Brief 1:
In the painter's account below, list the jobs the writer tried after being unable to continue their education.
Brief 2:
Translate this sentence from the painter's account below into Spanish: "I have come to realise that it is not what you see, but how you see it."
Brief 3:
Carry on the painter's account below, starting after its final sentence.
Page extract Start Marker
Unfortunately, I couldn’t afford to take my education any further, so whilst still drawing and painting at every given opportunity, I had a go at many jobs including removals, parcel delivery, waiting, gardening, office work etc. This went on until one day, whilst holding some art classes at a local primary school, I came across a small local business that specialised in Theme restaurants. My sights were set and I continually pestered the manager until he gave me the opportunity to design a mural for them. Before long I had secured a job doing what I had always wanted to do – painting.


I stayed with the company for the next few years after which I found the confidence to start painting for private sales. I set up a studio and began working from home, whilst still producing commercial work, murals and large-scale commissions for many different businesses. I could happily spend every spare minute devoted to my fascination with art.

When I am asked if it’s hard to make a living from a hobby? I simply reply, “Painting has never been a hobby, it’s just what I do!” Ideas and inspirations come from just about anywhere, from the ring left by the morning ‘cuppa’ to the light of an evening sunset. With my most recent landscape paintings, the idea is a simple one. The inspiration comes from my local landscape. When I first moved to the east coast I found the landscapes frustrating.

Where are the landmarks? Where are the mountains that I loved as a child in Wales? Where are the rushing streams and the wooded glens? There are none of these where I live now. The landscape has been almost entirely claimed by agriculture and modern housing developments dot the skyline, but now I have learned to love the land that surrounds me.

The changes in the colours throughout the year from partly flooded fields of flint and mud in winter to seas of billowing wheat fields in the summer. I have come to realise that it is not what you see, but how you see it. A line of trees preceded by an open field can be the most haunting of landscapes when for just a moment, maybe from the corner of your eye the light throws deep shadows and there is possibly a small spark of something eternal and ultimately peaceful and then almost as quickly as you noticed it, the sky moved and the memory of that is all that you have.

My affinity towards the effect that sunlight can have was sparked while doing a commission for a local charity. I was sitting on the bank of a river, desperately trying to paint and draw a lock which the charity hoped to restore, (being an admirer of John Constables’ paintings I had leapt at the opportunity, as it was from this very spot that he had painted ‘the young Waltonians’) but the weather was against me, it rained, then it snowed, hailed and rained again and above all it was bitterly cold.

Suddenly though, without any prior warning, the sunlight burst through the clouds and lit the landscape in deep gold colour. Where I had previously been looking at cold greys and blues, pinks and oranges had suddenly replaced them. Greens became vivid and there seemed to be a sense behind what I couldn’t see before. Then just as I reached for a new palette, it was gone and the rain returned. I have been trying to paint that moment ever since!
Page extract End Marker
Data shown Start Marker
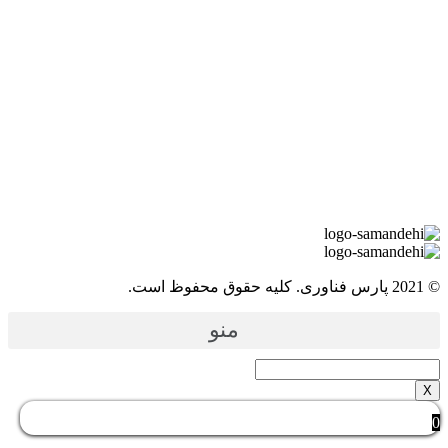
ارس فناوری. کلیه حقوق محفوظ است.
منو
X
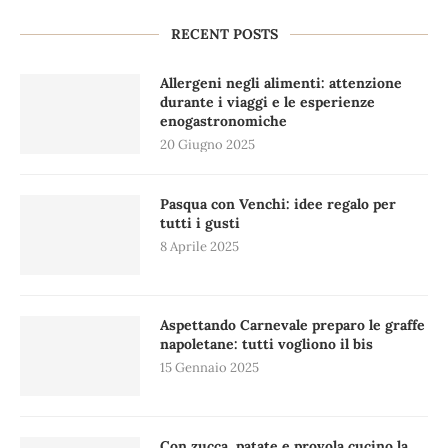
RECENT POSTS
Allergeni negli alimenti: attenzione
durante i viaggi e le esperienze
enogastronomiche
20 Giugno 2025
Pasqua con Venchi: idee regalo per
tutti i gusti
8 Aprile 2025
Aspettando Carnevale preparo le graffe
napoletane: tutti vogliono il bis
15 Gennaio 2025
Con zucca, patate e provola cucino la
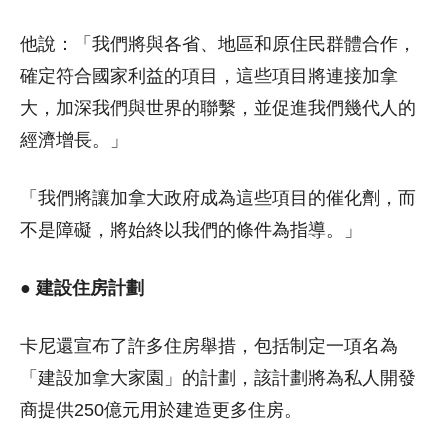
他說：「我們將與各省、地區和原住民群體合作，
確定符合國家利益的項目，這些項目將連接加拿
大，加深我們與世界的聯繫，並促進我們幾代人的
經濟增長。」
「我們將讓加拿大政府成為這些項目的催化劑，而
不是障礙，將始終以我們的條件為指導。」
● 建設住房計劃
卡尼還宣布了許多住房舉措，包括制定一項名為
「建設加拿大家園」的計劃，該計劃將為私人開發
商提供250億元用於建造更多住房。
Data shown End Marker
Task output 1:
Removals, parcel delivery, waiting, gardening, office work

Task output 2:
He llegado a darme cuenta de que no es lo que ves, sino cómo lo ves.

Task output 3:
When at work in the studio I like to keep things as simple as possible. I choose a basic palette of primary colours, burnt sienna and white, the last two I seem to use in vast quantities. I prefer to work in oil paint, not only for its well-stood tradition but its ease of use. I rarely have the patience that is required for watercolours and have developed a kind of love-hate relationship with acrylics. I greatly admire people who work with these mediums on a day-to-day basis.

I prepare the ground upon which I am to work and finish it in sienna, sanguine or an ochre shade. This serves two purposes. Firstly, I find the task of starting work much easier; there’s nothing worse than the feeling of being confronted by a large pure white surface. Secondly, I like to use these ground colours to shine through the layers I place over them.

In landscape paintings, I use very little red in my palette and lay thin glazes of grey and blue over a coloured ground creating the ‘purple-pink effect. The foreground again has to be under painted, but I may lay a thicker ground by using a dry-brushing technique in ultramarines and sienna or simply applying the paint in thick lashes by brush. This helps to build the texture.

I build the foreground to hopefully give the impression of a breeze blowing over a field of light dancing on an evening scene. I use a combination of techniques to create moods and light in my paintings. The only problem is, I keep running out of paint! I find that starting the day with a few drawings and exercises can help, and a few moments of quiet contemplation are vital along with several cuppas.

Then when the palette is ready (it can take some time to mix the colours that I want to use and several more cups of tea!). I begin work, normally accompanied by music or the radio and of course a hot cup of tea. On occasion there are a few obstacles to overcome, “artists block” which can be overcome with tea and few drawings, and, mess – no matter how tidy I try to make the studio I always end up with the same limited amount of working space, where do all those empty cups come from?

But above all, time is the biggest obstacle, as there never seems to be enough of it. The danger point arrives at about 7 pm. Dinner at this point normally calls an end to the days works, but if I allow myself to start work again in the evenings I find it almost impossible to stop.